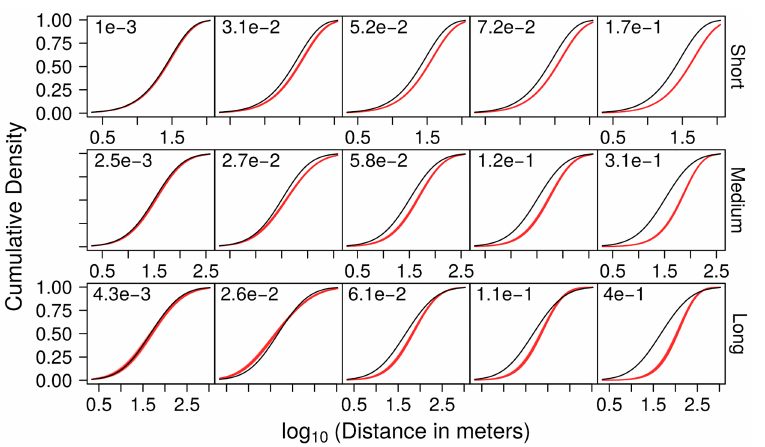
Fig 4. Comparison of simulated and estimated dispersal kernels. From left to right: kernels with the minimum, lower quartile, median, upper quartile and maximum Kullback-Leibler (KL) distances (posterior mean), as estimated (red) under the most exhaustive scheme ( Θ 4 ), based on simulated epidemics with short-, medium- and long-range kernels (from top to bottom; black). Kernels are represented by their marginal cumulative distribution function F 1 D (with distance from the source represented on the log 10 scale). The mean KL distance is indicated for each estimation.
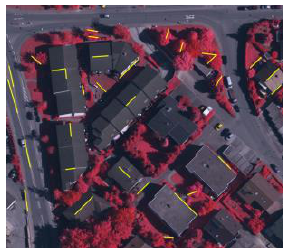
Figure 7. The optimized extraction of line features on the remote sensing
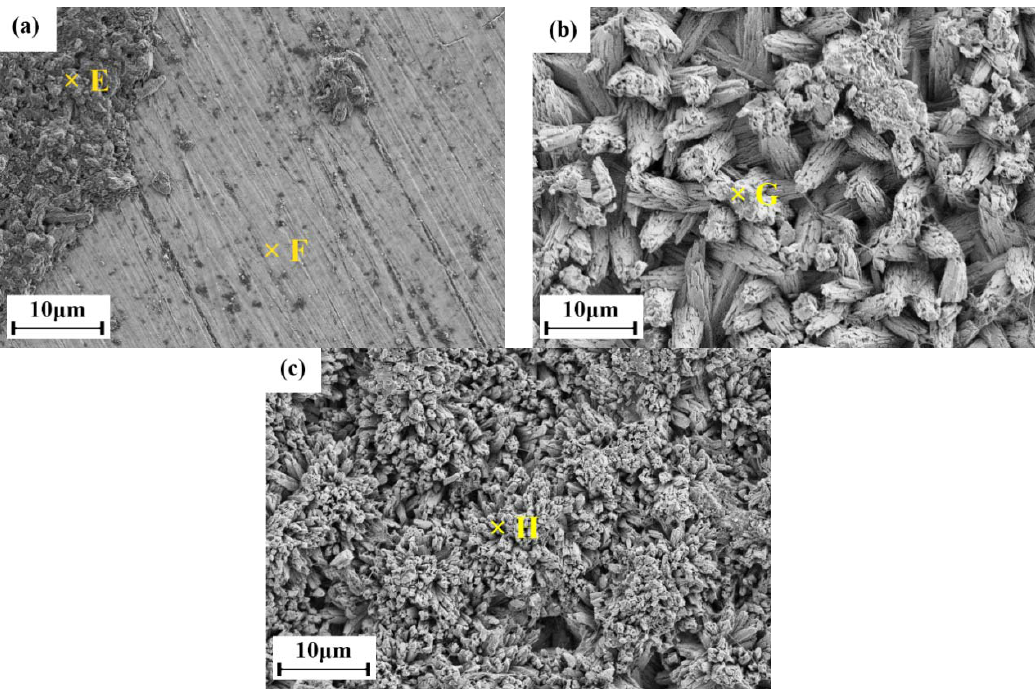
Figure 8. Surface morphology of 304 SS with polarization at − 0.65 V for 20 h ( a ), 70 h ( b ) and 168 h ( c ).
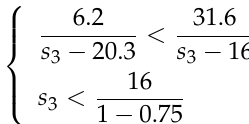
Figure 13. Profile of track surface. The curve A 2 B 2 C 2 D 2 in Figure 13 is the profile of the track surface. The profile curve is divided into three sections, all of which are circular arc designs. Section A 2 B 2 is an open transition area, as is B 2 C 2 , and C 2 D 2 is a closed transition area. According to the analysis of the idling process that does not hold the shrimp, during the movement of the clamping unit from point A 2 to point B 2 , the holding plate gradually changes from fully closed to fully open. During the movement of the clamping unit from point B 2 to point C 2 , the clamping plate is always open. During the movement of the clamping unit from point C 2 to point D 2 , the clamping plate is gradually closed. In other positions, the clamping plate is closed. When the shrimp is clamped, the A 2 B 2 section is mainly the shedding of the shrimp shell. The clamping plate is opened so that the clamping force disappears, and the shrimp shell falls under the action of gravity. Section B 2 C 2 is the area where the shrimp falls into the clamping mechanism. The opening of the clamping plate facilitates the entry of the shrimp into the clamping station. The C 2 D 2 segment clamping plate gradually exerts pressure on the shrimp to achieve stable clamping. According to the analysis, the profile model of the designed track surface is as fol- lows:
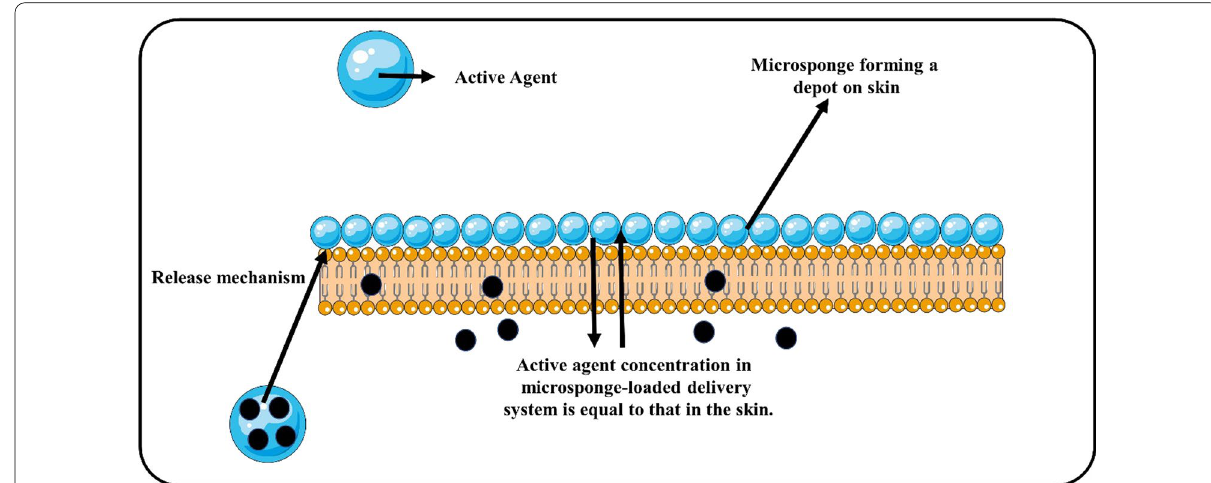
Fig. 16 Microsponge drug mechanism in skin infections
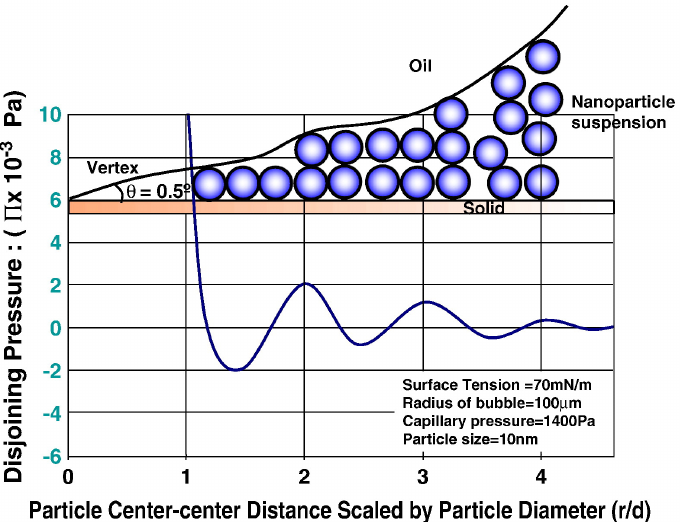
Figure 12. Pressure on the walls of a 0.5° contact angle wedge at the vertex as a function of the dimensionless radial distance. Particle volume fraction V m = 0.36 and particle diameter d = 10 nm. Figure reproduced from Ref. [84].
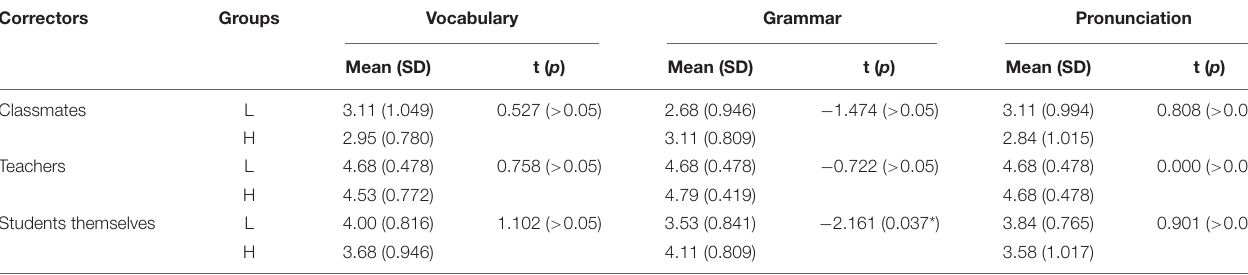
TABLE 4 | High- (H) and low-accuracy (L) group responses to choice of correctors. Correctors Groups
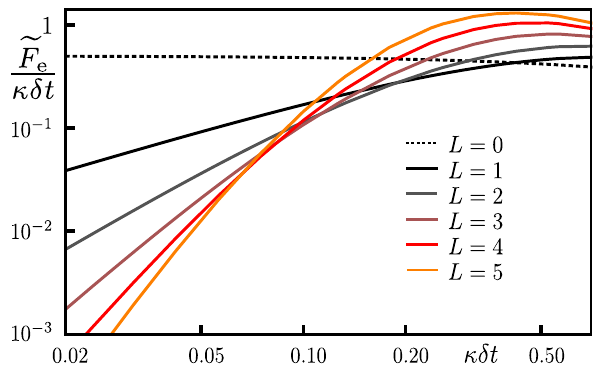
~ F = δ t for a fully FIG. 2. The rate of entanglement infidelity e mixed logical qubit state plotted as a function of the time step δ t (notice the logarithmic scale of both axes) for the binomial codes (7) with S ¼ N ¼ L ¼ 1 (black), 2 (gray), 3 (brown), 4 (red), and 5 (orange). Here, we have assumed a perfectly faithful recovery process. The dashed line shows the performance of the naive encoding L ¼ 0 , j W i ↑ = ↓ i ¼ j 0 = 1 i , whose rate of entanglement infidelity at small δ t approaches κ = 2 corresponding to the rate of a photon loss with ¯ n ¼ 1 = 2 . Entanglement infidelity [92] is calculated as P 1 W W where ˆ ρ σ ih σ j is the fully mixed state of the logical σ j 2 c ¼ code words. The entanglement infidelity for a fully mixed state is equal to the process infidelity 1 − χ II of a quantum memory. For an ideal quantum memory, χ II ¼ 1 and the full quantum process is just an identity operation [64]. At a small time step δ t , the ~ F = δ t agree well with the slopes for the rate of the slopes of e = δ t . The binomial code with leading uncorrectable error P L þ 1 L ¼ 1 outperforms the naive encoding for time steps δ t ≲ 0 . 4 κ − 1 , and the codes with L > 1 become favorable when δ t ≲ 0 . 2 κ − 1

• • •

Repeat exactly the stretch of the listing above that starts with the line holding "Fig. 16 Microsponge" and finishes with the line holding "TABLE 4 | High- (H)", both included. Skip every picture.

Fig. 16 Microsponge drug mechanism in skin infections
Figure 12. Pressure on the walls of a 0.5° contact angle wedge at the vertex as a function of the dimensionless radial distance. Particle volume fraction V m = 0.36 and particle diameter d = 10 nm. Figure reproduced from Ref. [84].
TABLE 4 | High- (H) and low-accuracy (L) group responses to choice of correctors. Correctors Groups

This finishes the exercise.